Dari aspek infrastruktur, Mutiara Rani Pawestri (Teknik Sipil) melakukan penyesuaian tata letak (layout) ruang produksi dan etalase toko dengan prinsip straight-line flow. Penataan ini bertujuan meminimalkan hambatan alur kerja, mulai dari penerimaan bahan baku, proses produksi, pengemasan, hingga penjualan. Penataan ruang ini diharapkan dapat meningkatkan kenyamanan kerja serta menarik minat konsumen yang datang langsung ke toko.

Untuk mendukung tampilan produk saat dipajang, Agnes Putri Astuti (Teknik Elektro) menerapkan penggunaan LED display sebagai elemen pencahayaan visual pada etalase. Sistem pencahayaan dirancang secara sederhana dengan pengaturan warna dan intensitas cahaya yang disesuaikan dengan identitas visual Kumala Snack. Hasilnya, kemasan terlihat lebih jelas, menonjol, dan profesional, terutama pada kondisi pencahayaan ruang yang kurang optimal.
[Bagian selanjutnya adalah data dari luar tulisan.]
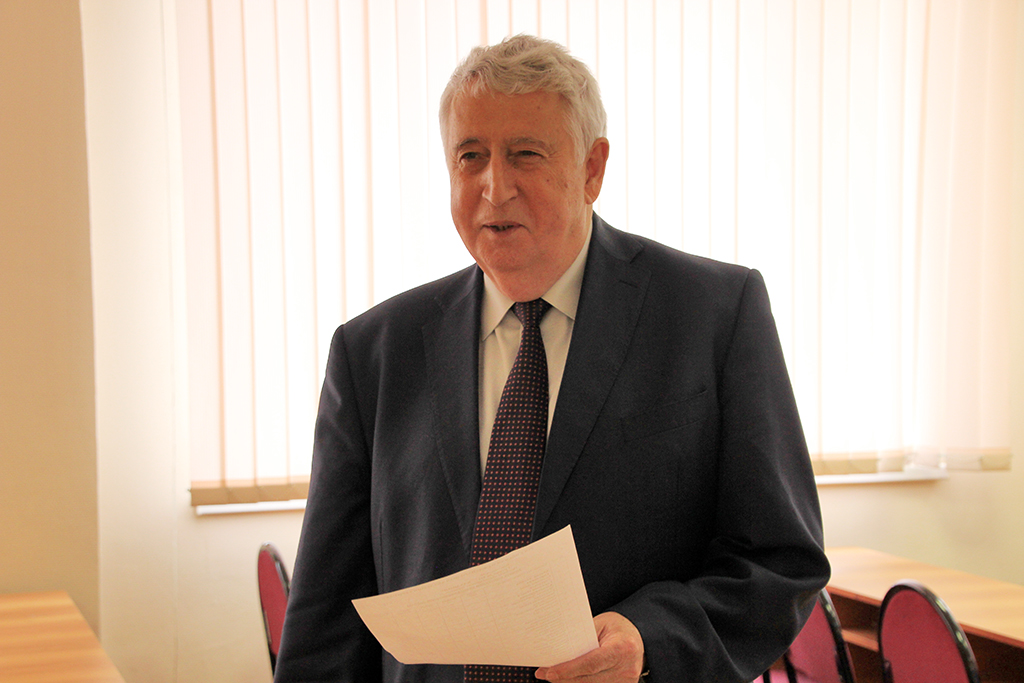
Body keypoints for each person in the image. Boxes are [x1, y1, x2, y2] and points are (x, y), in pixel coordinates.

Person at [274, 34, 830, 683]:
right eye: (471, 156)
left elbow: (780, 561)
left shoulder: (712, 315)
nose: (494, 187)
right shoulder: (374, 353)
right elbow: (325, 617)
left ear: (592, 169)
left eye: (525, 154)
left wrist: (651, 640)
Aspek non-teknis turut menjadi perhatian serius dalam program ini. Putri Nabila (Fakultas Hukum) memberikan pendampingan hukum dalam proses pembuatan legalitas badan usaha berupa PT Perorangan, memberikan payung hukum yang kuat bagi UMKM Kumala Snack. Melengkapi sisi branding, Amanda Kristanti (Sastra Indonesia) melakukan edukasi kebahasaan terkait penggunaan kosakata, frasa, dan kalimat Bahasa Indonesia yang efektif untuk bisnis, guna mendukung teks pada kemasan dan materi promosi produk.

Pemilik UMKM Kumala Snack menyambut baik rangkaian kegiatan yang dilakukan mahasiswa KKN-T. Ibu Sumiyati mengatakan, “Pokoknya apapun yang baik pasti saya terima, apalagi saya suka bingung kalau ada pembeli tanya-tanya mengenai Kumala ini.” Melalui pendampingan menyeluruh yang bermuara pada peremajaan packaging ini, dampak nyata dirasakan terhadap tampilan produk serta kesiapan Kumala Snack dalam mengembangkan pemasaran, baik secara langsung maupun melalui media digital.

Melalui program ini, mahasiswa KKN-T menunjukkan bahwa optimalisasi produksi UMKM dapat dimulai dari pembenahan packaging sebagai identitas produk. Dengan pendekatan multidisiplin, peremajaan kemasan tidak hanya berfungsi sebagai pembungkus, tetapi juga sebagai media informasi, promosi, dan peningkatan nilai jual UMKM Kumala Snack di Desa Teras, Boyolali.